Sultan menambahkan bahwa aktivitas harian warga lokal di lereng Merapi tidak bisa dijadikan alasan bagi pendatang untuk ikut naik ke puncak.
Warga setempat memahami pola pergerakan awan panas dan batas aman berdasarkan edukasi kebencanaan yang mereka miliki.
“Masyarakat sekitar Merapi itu sudah paham. Mereka tahu guguran dan awan panas hanya mengalir sekitar dua sampai dua setengah kilometer sehingga tidak sampai ke permukiman. Mereka memahami kondisi itu,” lanjut Sultan.
TNGM Tegaskan Informasi Pembukaan Jalur Adalah Hoaks
Peringatan dari Sultan ini muncul setelah akun Instagram @laharbara mengklaim warga sekitar Selo, Jawa Tengah, bersepakat membuka kembali jalur pendakian secara mandiri setelah ditutup selama delapan tahun demi menggerakkan ekonomi.
Menanggapi hal tersebut, Kepala Balai Taman Nasional Gunung Merapi (TNGM), T. Heri Wibowo, memastikan bahwa informasi pembukaan jalur itu tidak benar. Hingga saat ini, seluruh jalur resmi pendakian Gunung Merapi masih ditutup total sampai batas waktu yang belum ditentukan.
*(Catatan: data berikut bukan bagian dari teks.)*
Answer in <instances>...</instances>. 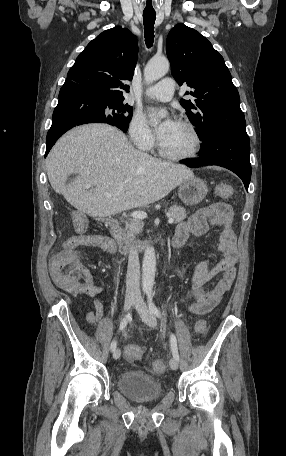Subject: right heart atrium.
Here are the masks:
<instances>
[{"mask_svg": "<svg viewBox=\"0 0 286 456\" xmlns=\"http://www.w3.org/2000/svg\"><path fill=\"white\" fill-rule=\"evenodd\" d=\"M128 133L132 143L141 150H149L155 144V136L142 113L133 114L129 122Z\"/></svg>", "mask_w": 286, "mask_h": 456, "instance_id": "1", "label": "right heart atrium"}]
</instances>
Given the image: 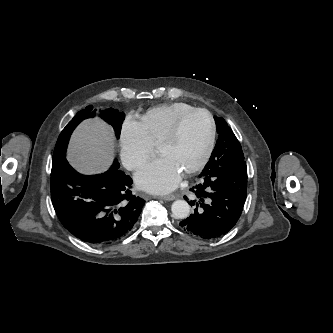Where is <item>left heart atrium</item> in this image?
I'll list each match as a JSON object with an SVG mask.
<instances>
[{"instance_id":"39dd6f15","label":"left heart atrium","mask_w":333,"mask_h":333,"mask_svg":"<svg viewBox=\"0 0 333 333\" xmlns=\"http://www.w3.org/2000/svg\"><path fill=\"white\" fill-rule=\"evenodd\" d=\"M182 177V172L167 157L144 165L135 175L137 185L155 194H165L174 190Z\"/></svg>"}]
</instances>
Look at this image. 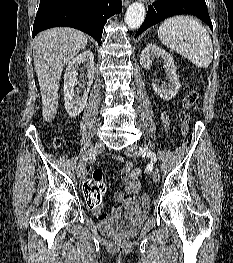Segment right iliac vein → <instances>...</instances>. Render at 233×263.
<instances>
[{
  "label": "right iliac vein",
  "instance_id": "obj_1",
  "mask_svg": "<svg viewBox=\"0 0 233 263\" xmlns=\"http://www.w3.org/2000/svg\"><path fill=\"white\" fill-rule=\"evenodd\" d=\"M105 149L103 142H96L88 152L81 158L77 166V174L80 179L86 176V163L91 155L101 153Z\"/></svg>",
  "mask_w": 233,
  "mask_h": 263
}]
</instances>
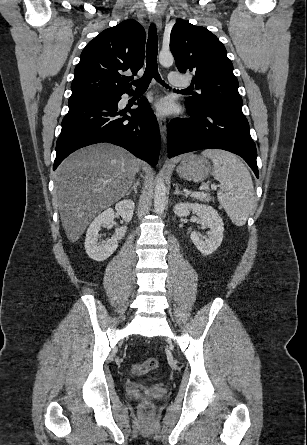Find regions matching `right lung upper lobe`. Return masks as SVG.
<instances>
[{
  "instance_id": "1",
  "label": "right lung upper lobe",
  "mask_w": 307,
  "mask_h": 445,
  "mask_svg": "<svg viewBox=\"0 0 307 445\" xmlns=\"http://www.w3.org/2000/svg\"><path fill=\"white\" fill-rule=\"evenodd\" d=\"M146 34L135 20L128 19L106 29L91 40L74 70L69 102L122 93L131 88L133 77L122 71H137L144 63Z\"/></svg>"
}]
</instances>
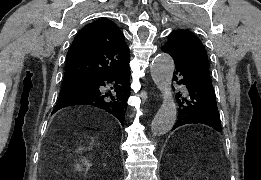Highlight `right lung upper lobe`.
<instances>
[{
	"label": "right lung upper lobe",
	"mask_w": 261,
	"mask_h": 180,
	"mask_svg": "<svg viewBox=\"0 0 261 180\" xmlns=\"http://www.w3.org/2000/svg\"><path fill=\"white\" fill-rule=\"evenodd\" d=\"M130 51L124 35L108 19L85 25L75 37L66 58L63 81H95L128 66Z\"/></svg>",
	"instance_id": "cb5924a9"
}]
</instances>
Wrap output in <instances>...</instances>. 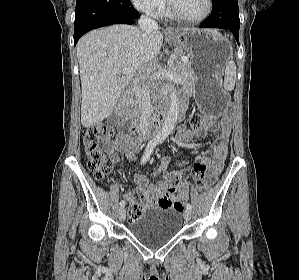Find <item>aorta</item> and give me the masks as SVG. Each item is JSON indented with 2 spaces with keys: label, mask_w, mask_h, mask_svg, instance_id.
<instances>
[{
  "label": "aorta",
  "mask_w": 299,
  "mask_h": 280,
  "mask_svg": "<svg viewBox=\"0 0 299 280\" xmlns=\"http://www.w3.org/2000/svg\"><path fill=\"white\" fill-rule=\"evenodd\" d=\"M170 106L167 118L162 126V129L157 134L158 139H165L174 129L179 114V99L176 88L171 81L169 82Z\"/></svg>",
  "instance_id": "1"
}]
</instances>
Sementara itu, Kepala BPPTKG Agus Budi Santosa menjelaskan bahwa kewenangan membuka atau menutup jalur berada di bawah Balai TNGM, sedangkan BPPTKG bertugas memberikan rekomendasi teknis.
“Untuk berkaitan dengan pendakian, kewenangan ada di TNGM. Dari BPPTKG, rekomendasinya masih sama seperti yang disampaikan melalui MAGMA VAR,” ujar Agus.
Rekomendasi Teknis Potensi Bahaya dari BPPTKG
BPPTKG belum mengubah rekomendasi keselamatan karena suplai magma ke dalam tubuh Gunung Merapi masih terus berlangsung secara dinamis. Kondisi tersebut berpotensi memicu guguran lava dan awan panas.
Berdasarkan data BPPTKG, potensi bahaya saat ini dipetakan di beberapa sektor:
-
Sektor Selatan hingga Barat Daya: Aliran Sungai Boyong sejauh 5 km, serta Sungai Bedog, Krasak, dan Bebeng hingga 7 km.
-
Sektor Tenggar: Aliran Sungai Woro sejauh 3 km dan Sungai Gendol hingga 5 km.
-
Radius Puncak: Ancaman lontaran material vulkanik sejauh 3 km jika terjadi letusan eksplosif.
Masyarakat juga diimbau meningkatkan kewaspadaan terhadap ancaman lahar hujan di jalur sungai saat hujan deras mengguyur puncak Merapi, serta mengantisipasi potensi hujan abu vulkanik.
Pemerintah meminta masyarakat untuk tidak mudah mempercayai informasi pembukaan jalur ilegal di media sosial dan selalu mengacu pada informasi resmi dari BPPTKG, PVMBG, maupun Balai TNGM.